> **Texte**
^^^^^^^^
Numéro 5 - Mai 2021

Bulletin des arrêts des chambres civiles

Bulletin des arrêts des chambres civiles

Numéro 5 - Mai 2021

SURETES REELLES IMMOBILIERES

3e Civ., 12 mai 2021, n° 19-25.393, (P)

Rejet

Hypothèque – Hypothèque conventionnelle – Inscription – Purge – Paiement ou consignation du prix – Défaut – Cas – Versement du prix de vente par le notaire sur son compte de dépôt obligatoire à la Caisse des dépôts et consignations

Le versement du prix de vente effectué par le notaire sur son compte de dépôt obligatoire ouvert à la Caisse des dépôts et consignations n'équivaut pas à la consignation de ce prix prévue par l'article 2481 du code civil.

Faits et procédure

1. Selon l'arrêt attaqué (Aix-en-Provence, 10 octobre 2019), par acte authentique du 24 février 2014, la société Capimo 121 a acquis de M. et Mme [V] un appartement grevé de deux hypothèques au profit, l'une, de la Caisse régionale de crédit agricole mutuel Nord-de-France, l'autre, de la Compagnie européenne de garanties et de cautions.
^^^^^^^^
Lignes brutes:
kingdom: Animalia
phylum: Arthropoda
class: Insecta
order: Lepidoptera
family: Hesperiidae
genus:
^^^^^^^^
> **Consigne**
Transcrivez le passage du bulletin qui commence aux mots "SURETES REELLES IMMOBILIERES" et s'arrête après les mots "du code civil.". Les lignes ci-dessus ne jouent aucun rôle ici.

> **Réponse**
SURETES REELLES IMMOBILIERES

3e Civ., 12 mai 2021, n° 19-25.393, (P)

Rejet

Hypothèque – Hypothèque conventionnelle – Inscription – Purge – Paiement ou consignation du prix – Défaut – Cas – Versement du prix de vente par le notaire sur son compte de dépôt obligatoire à la Caisse des dépôts et consignations

Le versement du prix de vente effectué par le notaire sur son compte de dépôt obligatoire ouvert à la Caisse des dépôts et consignations n'équivaut pas à la consignation de ce prix prévue par l'article 2481 du code civil.